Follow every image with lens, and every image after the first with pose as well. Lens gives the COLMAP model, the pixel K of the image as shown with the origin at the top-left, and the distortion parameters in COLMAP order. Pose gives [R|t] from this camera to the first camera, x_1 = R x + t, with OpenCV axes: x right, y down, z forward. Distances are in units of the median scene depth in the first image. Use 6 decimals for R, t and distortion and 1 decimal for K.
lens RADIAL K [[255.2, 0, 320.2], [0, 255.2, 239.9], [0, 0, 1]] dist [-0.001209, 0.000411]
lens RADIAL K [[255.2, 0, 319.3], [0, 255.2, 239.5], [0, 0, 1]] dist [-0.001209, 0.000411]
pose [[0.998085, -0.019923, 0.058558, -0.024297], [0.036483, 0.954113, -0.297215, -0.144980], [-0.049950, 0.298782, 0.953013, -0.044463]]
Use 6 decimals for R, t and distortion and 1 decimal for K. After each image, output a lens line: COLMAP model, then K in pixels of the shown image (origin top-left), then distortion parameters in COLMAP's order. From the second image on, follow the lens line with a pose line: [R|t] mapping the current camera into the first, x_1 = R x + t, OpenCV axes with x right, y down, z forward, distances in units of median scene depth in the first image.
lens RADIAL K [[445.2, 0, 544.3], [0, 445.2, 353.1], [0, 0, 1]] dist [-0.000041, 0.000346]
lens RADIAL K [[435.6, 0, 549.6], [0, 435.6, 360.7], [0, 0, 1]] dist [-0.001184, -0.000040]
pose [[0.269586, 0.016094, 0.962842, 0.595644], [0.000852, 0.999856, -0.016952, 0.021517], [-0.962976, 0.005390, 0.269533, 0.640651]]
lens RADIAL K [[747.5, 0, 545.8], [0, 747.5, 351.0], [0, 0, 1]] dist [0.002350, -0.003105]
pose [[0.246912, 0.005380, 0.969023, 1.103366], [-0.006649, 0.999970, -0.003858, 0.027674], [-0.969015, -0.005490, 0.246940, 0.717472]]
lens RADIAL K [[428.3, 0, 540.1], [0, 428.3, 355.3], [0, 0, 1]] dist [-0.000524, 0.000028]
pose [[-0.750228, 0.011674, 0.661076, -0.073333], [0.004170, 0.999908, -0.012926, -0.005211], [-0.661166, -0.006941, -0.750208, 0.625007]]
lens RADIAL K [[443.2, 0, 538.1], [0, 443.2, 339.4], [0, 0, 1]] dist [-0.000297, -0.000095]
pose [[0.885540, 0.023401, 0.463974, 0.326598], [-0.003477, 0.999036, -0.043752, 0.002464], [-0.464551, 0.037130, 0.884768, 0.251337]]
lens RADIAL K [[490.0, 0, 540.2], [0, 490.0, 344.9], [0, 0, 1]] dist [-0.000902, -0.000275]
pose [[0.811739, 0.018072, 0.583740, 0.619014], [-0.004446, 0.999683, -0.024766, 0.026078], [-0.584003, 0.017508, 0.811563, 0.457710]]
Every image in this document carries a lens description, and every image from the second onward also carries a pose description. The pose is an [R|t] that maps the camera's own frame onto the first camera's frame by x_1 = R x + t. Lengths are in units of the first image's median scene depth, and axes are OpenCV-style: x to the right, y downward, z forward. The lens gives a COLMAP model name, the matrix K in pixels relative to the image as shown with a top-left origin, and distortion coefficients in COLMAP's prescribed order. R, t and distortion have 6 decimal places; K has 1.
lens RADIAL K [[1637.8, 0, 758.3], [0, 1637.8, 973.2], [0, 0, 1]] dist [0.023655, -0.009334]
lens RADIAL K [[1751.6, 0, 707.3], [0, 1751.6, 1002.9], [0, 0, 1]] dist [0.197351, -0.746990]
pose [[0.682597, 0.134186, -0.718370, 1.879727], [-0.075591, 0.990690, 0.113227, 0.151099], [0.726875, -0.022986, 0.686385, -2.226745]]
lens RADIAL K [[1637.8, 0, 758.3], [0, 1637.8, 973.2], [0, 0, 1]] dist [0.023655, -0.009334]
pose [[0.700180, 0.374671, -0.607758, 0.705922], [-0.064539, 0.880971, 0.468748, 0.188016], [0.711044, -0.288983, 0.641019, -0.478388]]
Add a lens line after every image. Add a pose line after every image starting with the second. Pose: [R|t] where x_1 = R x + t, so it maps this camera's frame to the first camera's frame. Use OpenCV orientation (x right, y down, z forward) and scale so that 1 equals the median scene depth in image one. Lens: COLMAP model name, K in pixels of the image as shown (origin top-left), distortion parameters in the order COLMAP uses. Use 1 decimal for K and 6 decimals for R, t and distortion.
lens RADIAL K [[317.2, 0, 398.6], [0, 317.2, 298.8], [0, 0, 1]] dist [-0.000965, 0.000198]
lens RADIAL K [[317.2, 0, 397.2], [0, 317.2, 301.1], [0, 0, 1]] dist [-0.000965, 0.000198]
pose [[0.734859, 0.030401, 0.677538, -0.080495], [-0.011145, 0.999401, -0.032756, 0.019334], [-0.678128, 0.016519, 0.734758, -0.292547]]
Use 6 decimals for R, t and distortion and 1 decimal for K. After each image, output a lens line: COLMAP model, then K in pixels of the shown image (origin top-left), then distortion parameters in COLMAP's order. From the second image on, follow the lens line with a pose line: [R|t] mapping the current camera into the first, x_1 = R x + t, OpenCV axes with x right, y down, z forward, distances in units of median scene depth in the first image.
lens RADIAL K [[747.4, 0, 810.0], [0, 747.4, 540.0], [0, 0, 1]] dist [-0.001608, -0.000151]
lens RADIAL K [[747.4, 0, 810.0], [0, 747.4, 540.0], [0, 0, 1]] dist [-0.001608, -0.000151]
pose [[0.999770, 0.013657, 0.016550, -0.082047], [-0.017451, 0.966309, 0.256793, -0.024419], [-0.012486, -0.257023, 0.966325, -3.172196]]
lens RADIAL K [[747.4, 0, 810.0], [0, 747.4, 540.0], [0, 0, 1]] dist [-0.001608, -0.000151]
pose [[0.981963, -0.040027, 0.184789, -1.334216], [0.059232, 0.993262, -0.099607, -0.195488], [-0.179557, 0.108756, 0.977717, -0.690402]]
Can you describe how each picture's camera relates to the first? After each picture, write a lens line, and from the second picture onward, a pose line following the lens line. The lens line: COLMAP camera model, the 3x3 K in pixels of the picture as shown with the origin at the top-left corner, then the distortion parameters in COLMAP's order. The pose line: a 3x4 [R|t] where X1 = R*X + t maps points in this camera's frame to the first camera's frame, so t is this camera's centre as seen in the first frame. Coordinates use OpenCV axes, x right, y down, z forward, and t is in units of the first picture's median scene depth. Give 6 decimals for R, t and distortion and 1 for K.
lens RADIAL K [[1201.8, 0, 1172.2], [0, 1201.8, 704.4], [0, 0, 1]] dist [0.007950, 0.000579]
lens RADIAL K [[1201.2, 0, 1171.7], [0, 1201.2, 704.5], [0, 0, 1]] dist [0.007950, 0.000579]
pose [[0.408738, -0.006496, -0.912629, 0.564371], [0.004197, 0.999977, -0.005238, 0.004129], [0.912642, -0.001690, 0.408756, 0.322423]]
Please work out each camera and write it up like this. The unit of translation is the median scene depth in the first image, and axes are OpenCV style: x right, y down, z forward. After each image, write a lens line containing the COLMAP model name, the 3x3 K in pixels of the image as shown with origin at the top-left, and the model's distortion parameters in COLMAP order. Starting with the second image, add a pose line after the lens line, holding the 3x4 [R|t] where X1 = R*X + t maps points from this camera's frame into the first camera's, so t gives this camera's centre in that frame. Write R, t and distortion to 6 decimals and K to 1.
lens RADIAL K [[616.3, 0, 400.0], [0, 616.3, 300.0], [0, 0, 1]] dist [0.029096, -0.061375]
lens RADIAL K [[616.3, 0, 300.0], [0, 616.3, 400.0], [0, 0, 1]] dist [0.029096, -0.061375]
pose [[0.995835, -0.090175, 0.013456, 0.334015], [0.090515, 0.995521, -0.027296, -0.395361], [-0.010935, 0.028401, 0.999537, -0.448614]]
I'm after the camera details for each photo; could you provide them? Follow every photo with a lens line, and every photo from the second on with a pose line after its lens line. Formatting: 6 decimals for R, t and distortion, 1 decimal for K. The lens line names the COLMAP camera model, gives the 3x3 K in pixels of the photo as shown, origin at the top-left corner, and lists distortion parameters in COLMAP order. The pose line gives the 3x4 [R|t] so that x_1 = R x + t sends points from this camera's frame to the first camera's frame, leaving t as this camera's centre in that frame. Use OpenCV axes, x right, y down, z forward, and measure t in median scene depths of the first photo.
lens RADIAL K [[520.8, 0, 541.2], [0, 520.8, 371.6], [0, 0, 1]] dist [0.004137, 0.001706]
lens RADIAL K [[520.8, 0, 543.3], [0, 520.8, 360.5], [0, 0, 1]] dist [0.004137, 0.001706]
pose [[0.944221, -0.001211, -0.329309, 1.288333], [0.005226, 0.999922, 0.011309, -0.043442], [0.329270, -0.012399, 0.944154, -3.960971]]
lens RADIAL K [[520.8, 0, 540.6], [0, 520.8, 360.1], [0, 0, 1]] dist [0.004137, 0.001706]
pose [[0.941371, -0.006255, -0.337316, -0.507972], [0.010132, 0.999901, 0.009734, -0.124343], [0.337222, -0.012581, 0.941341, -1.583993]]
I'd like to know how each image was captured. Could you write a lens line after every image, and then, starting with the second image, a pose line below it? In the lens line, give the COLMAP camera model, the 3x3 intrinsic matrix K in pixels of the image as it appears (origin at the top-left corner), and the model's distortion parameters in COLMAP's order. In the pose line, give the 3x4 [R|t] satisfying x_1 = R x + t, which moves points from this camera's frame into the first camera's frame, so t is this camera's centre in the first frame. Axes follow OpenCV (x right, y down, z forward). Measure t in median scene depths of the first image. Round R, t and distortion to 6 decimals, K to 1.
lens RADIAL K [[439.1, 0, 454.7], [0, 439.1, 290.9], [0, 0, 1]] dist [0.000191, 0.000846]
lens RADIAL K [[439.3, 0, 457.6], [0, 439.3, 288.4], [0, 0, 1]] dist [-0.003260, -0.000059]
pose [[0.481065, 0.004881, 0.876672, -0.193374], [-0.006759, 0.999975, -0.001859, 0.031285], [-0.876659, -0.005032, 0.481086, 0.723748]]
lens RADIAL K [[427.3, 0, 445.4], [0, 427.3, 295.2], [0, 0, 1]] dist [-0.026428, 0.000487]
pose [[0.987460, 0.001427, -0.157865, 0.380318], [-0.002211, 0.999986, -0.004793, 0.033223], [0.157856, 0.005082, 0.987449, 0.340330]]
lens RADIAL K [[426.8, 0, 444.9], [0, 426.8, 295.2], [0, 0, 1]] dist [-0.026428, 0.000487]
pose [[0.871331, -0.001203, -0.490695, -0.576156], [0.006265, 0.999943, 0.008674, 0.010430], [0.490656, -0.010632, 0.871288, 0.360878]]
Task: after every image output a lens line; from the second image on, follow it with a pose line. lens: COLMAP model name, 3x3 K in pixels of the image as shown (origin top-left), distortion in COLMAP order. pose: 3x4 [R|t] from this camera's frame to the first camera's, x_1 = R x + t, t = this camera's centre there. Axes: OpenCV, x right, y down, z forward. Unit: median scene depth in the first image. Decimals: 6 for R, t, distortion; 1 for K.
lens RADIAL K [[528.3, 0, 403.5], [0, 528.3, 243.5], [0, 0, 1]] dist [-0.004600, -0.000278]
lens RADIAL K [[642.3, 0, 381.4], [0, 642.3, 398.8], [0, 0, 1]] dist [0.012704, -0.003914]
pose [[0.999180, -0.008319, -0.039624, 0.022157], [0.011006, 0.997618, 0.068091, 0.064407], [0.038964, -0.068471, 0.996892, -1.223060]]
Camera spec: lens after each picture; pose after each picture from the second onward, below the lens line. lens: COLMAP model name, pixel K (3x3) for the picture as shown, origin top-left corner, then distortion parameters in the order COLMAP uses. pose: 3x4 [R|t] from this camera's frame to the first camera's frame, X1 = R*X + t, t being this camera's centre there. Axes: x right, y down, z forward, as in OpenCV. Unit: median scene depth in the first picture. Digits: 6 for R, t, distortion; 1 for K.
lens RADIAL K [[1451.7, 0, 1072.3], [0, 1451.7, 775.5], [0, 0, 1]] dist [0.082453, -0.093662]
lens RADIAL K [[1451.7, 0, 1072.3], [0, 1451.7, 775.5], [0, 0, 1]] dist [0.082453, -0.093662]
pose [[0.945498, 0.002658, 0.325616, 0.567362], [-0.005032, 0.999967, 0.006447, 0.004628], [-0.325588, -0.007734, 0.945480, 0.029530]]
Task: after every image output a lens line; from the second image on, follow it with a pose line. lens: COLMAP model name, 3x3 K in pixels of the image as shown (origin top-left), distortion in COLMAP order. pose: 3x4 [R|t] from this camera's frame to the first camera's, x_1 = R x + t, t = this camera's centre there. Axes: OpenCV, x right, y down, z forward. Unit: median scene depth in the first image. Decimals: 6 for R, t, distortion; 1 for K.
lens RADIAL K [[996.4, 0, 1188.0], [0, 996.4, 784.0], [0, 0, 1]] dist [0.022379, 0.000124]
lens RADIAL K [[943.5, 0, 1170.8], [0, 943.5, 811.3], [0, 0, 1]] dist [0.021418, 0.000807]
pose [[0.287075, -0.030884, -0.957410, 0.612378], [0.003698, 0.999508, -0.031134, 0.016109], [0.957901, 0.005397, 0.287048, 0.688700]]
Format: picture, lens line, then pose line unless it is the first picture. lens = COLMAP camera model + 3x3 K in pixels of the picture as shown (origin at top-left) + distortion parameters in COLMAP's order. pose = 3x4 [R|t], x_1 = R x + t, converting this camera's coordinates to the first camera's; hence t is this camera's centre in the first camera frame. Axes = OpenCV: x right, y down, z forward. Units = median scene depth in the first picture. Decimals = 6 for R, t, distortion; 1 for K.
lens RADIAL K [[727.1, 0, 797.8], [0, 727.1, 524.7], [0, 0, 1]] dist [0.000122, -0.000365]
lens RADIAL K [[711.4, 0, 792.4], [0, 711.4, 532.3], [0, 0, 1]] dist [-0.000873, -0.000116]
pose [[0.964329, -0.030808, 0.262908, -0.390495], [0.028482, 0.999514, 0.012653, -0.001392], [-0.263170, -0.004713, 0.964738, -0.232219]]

■ Brief
Please reproduce the records word for word, from their start up to and including the line that contains "0.298782, 0.953013, -0.044463]]".

■ Finished exercise
Follow every image with lens, and every image after the first with pose as well. Lens gives the COLMAP model, the pixel K of the image as shown with the origin at the top-left, and the distortion parameters in COLMAP order. Pose gives [R|t] from this camera to the first camera, x_1 = R x + t, with OpenCV axes: x right, y down, z forward. Distances are in units of the median scene depth in the first image. Use 6 decimals for R, t and distortion and 1 decimal for K.
lens RADIAL K [[255.2, 0, 320.2], [0, 255.2, 239.9], [0, 0, 1]] dist [-0.001209, 0.000411]
lens RADIAL K [[255.2, 0, 319.3], [0, 255.2, 239.5], [0, 0, 1]] dist [-0.001209, 0.000411]
pose [[0.998085, -0.019923, 0.058558, -0.024297], [0.036483, 0.954113, -0.297215, -0.144980], [-0.049950, 0.298782, 0.953013, -0.044463]]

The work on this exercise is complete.